Saturday, November 03, 2007

Agriculture

If you don't read The Oil Drum blog, you might consider doing so. It is commentary on oil and energy issues, as we approach peak oil. Unless we have passed it. Some people say it happened in 2006.

There was an essay in The Oil Drum on how many people the planet could support, without the green revolution, which is very heavily dependent on petroleum. The gentleman writing the essay, who lives in Karachi, ended by saying without a lot of petroleum inputs, we need an acre of arable land per person, and this means the carrying capacity of the planet is 3 billion people. We need to lose more than three billion people, he wrote. How this might happen is still uncertain.

There is one country on Earth which is considered to have a sustainable economy: Cuba.

I checked the population of Cuba and the arable land (thank you, Google).
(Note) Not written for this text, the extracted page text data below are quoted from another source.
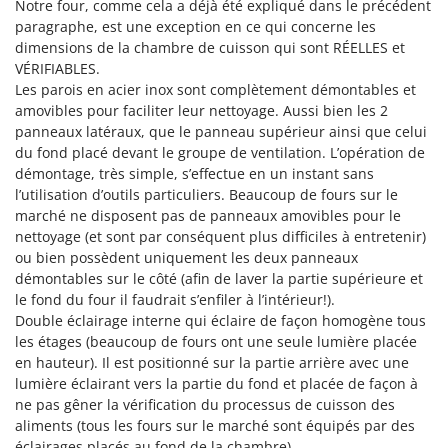
Notre four, comme cela a déjà été expliqué dans le précédent
Stiga
paragraphe, est une exception en ce qui concerne les
Stocker
dimensions de la chambre de cuisson qui sont RÉELLES et
VÉRIFIABLES.
Sunseeker
Les parois en acier inox sont complètement démontables et
amovibles pour faciliter leur nettoyage. Aussi bien les 2
T
Tecla
panneaux latéraux, que le panneau supérieur ainsi que celui
du fond placé devant le groupe de ventilation. L’opération de
TecnoGen
démontage, très simple, s’effectue en un instant sans
Tellarini Pompe
l’utilisation d’outils particuliers. Beaucoup de fours sur le
marché ne disposent pas de panneaux amovibles pour le
Telwin
nettoyage (et sont par conséquent plus difficiles à entretenir)
Tenco
ou bien possèdent uniquement les deux panneaux
Tineco
démontables sur le côté (afin de laver la partie supérieure et
le fond du four il faudrait s’enfiler à l’intérieur!).
Titania
Double éclairage interne qui éclaire de façon homogène tous
Tornado
les étages (beaucoup de fours ont une seule lumière placée
en hauteur). Il est positionné sur la partie arrière avec une
Tre Spade
lumière éclairant vers la partie du fond et placée de façon à
Trev - Abrek - TecnoVIR
ne pas gêner la vérification du processus de cuisson des
aliments (tous les fours sur le marché sont équipés par des
Trotec
éclairages placés au fond de la chambre).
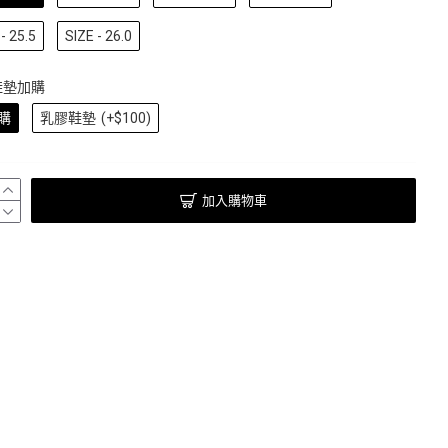
- 25.5
SIZE - 26.0
鞋墊加購
購
乳膠鞋墊
(+$100)
加入購物車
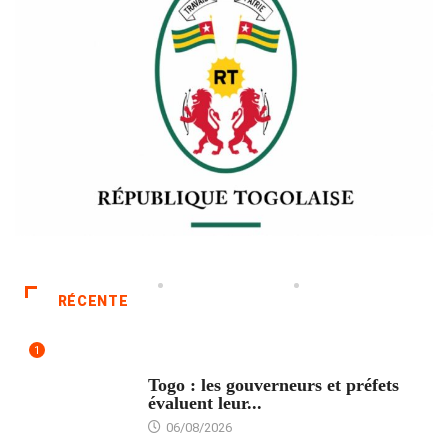
RÉCENTE
1
POLITIQUE
Togo : les gouverneurs et préfets
évaluent leur...
06/08/2026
Cuba has 1.3 acres of arable land per person. 60% of the land is not devoted to agriculture. While the Cubans can't be called rich; the average income is $2,000 a year; they have a society which in terms of life expectancy, health care and education equals the rich industrial west.
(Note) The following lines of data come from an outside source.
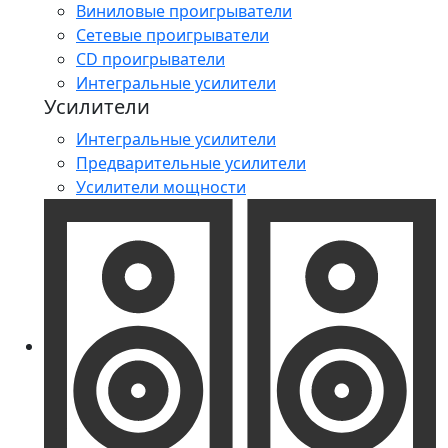
Виниловые проигрыватели
Сетевые проигрыватели
CD проигрыватели
Интегральные усилители
Усилители
Интегральные усилители
Предварительные усилители
Усилители мощности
This was achieved in the so-called special period, after the collapse of the USSR, which had been Cuba's main trading partner and the source of its petroleum. The special period was hard. Caloric intake went down. But the Cubans survived without social chaos and rebuilt their society on a new basis.

Remember that Cuba is a poor, third world country, without the astounding resources of the first world. If the wealth now devoted to the Goddess knows what -- consumer stuff and financial bubbles -- could be devoted to changing the world, who knows what we could do?
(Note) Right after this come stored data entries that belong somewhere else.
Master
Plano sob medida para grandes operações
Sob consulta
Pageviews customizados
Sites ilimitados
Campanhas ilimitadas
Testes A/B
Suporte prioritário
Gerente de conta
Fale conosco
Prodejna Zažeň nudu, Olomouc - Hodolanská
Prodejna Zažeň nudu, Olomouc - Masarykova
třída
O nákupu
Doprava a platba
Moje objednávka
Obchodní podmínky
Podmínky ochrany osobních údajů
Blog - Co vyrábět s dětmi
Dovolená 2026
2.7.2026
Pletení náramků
In any case, we can feed people without petroleum, if we have 1.3 acres of arable land per person. Based on the Pakistani gentleman's figures, this would mean a world population of 2.3 billion people, which means losing 4 billion people.

Or figuring out how to feed them, which is going to require quite amazing biotechnology, and the elimination (I think) of raising animals for food in most parts of the world. We can raise bison on the great plains, because that is not farm land. In fact, we might need to go to getting meat from wild animals, prudently harvested by market hunters.

I'm thinking about the sequel to Ring of Swords, and what my future earth needs to be like. I am locked into a population of 9 billion, per the first novel. So I have to figure out how to feed them.